Copy all lines below exactly as written. Leave pictures out.

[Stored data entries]
□ □ □ □ □
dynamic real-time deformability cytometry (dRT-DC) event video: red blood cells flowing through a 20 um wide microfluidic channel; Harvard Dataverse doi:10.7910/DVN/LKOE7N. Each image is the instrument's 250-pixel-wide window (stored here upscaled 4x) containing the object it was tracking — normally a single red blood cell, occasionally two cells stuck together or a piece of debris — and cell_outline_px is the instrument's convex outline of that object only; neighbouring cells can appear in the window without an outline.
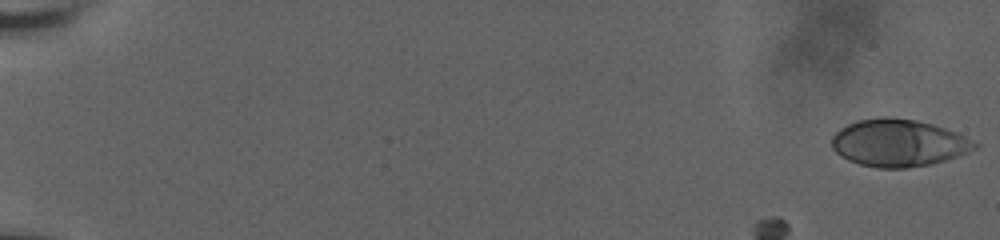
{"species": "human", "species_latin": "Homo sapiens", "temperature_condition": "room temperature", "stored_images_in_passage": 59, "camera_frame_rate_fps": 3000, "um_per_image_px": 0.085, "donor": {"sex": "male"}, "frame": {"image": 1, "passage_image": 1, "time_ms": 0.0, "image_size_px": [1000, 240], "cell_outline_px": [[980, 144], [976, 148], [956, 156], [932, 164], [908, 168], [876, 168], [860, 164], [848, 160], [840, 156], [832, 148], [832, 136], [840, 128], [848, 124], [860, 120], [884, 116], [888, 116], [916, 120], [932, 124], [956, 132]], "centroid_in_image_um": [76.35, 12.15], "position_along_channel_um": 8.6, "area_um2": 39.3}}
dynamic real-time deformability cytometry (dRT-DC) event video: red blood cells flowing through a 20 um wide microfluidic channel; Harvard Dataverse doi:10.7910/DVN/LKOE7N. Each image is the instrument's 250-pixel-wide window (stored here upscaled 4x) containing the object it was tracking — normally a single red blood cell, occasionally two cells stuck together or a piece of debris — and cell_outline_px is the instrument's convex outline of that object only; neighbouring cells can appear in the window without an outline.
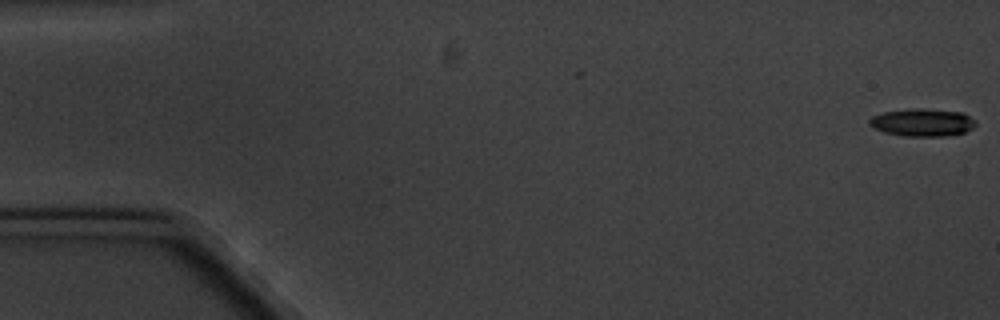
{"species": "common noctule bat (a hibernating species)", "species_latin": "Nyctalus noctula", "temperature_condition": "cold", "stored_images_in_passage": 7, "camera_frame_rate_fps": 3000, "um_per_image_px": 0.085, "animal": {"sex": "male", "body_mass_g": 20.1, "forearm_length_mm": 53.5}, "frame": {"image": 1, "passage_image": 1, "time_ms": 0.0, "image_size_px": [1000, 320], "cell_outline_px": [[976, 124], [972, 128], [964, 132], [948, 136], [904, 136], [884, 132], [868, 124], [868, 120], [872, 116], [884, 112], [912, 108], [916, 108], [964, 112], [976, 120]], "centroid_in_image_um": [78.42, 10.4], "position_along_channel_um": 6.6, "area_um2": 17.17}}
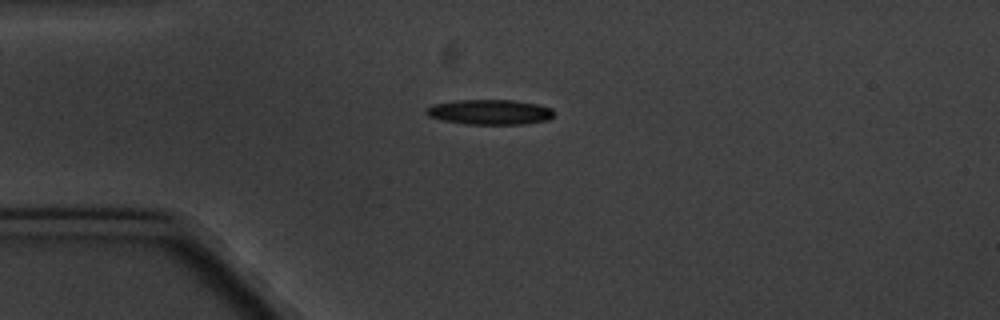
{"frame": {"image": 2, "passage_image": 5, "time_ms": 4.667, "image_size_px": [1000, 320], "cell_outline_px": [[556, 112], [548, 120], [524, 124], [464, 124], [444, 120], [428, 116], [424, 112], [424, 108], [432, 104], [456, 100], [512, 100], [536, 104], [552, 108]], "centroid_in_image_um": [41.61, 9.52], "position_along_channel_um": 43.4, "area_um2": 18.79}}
□ □ □ □ □
§ **WRITTEN ANSWER**:
dynamic real-time deformability cytometry (dRT-DC) event video: red blood cells flowing through a 20 um wide microfluidic channel; Harvard Dataverse doi:10.7910/DVN/LKOE7N. Each image is the instrument's 250-pixel-wide window (stored here upscaled 4x) containing the object it was tracking — normally a single red blood cell, occasionally two cells stuck together or a piece of debris — and cell_outline_px is the instrument's convex outline of that object only; neighbouring cells can appear in the window without an outline.
{"species": "human", "species_latin": "Homo sapiens", "temperature_condition": "room temperature", "stored_images_in_passage": 59, "camera_frame_rate_fps": 3000, "um_per_image_px": 0.085, "donor": {"sex": "male"}, "frame": {"image": 1, "passage_image": 1, "time_ms": 0.0, "image_size_px": [1000, 240], "cell_outline_px": [[980, 144], [976, 148], [956, 156], [932, 164], [908, 168], [876, 168], [860, 164], [848, 160], [840, 156], [832, 148], [832, 136], [840, 128], [848, 124], [860, 120], [884, 116], [888, 116], [916, 120], [932, 124], [956, 132]], "centroid_in_image_um": [76.35, 12.15], "position_along_channel_um": 8.6, "area_um2": 39.3}}
dynamic real-time deformability cytometry (dRT-DC) event video: red blood cells flowing through a 20 um wide microfluidic channel; Harvard Dataverse doi:10.7910/DVN/LKOE7N. Each image is the instrument's 250-pixel-wide window (stored here upscaled 4x) containing the object it was tracking — normally a single red blood cell, occasionally two cells stuck together or a piece of debris — and cell_outline_px is the instrument's convex outline of that object only; neighbouring cells can appear in the window without an outline.
{"species": "common noctule bat (a hibernating species)", "species_latin": "Nyctalus noctula", "temperature_condition": "cold", "stored_images_in_passage": 7, "camera_frame_rate_fps": 3000, "um_per_image_px": 0.085, "animal": {"sex": "male", "body_mass_g": 20.1, "forearm_length_mm": 53.5}, "frame": {"image": 1, "passage_image": 1, "time_ms": 0.0, "image_size_px": [1000, 320], "cell_outline_px": [[976, 124], [972, 128], [964, 132], [948, 136], [904, 136], [884, 132], [868, 124], [868, 120], [872, 116], [884, 112], [912, 108], [916, 108], [964, 112], [976, 120]], "centroid_in_image_um": [78.42, 10.4], "position_along_channel_um": 6.6, "area_um2": 17.17}}
{"frame": {"image": 2, "passage_image": 5, "time_ms": 4.667, "image_size_px": [1000, 320], "cell_outline_px": [[556, 112], [548, 120], [524, 124], [464, 124], [444, 120], [428, 116], [424, 112], [424, 108], [432, 104], [456, 100], [512, 100], [536, 104], [552, 108]], "centroid_in_image_um": [41.61, 9.52], "position_along_channel_um": 43.4, "area_um2": 18.79}}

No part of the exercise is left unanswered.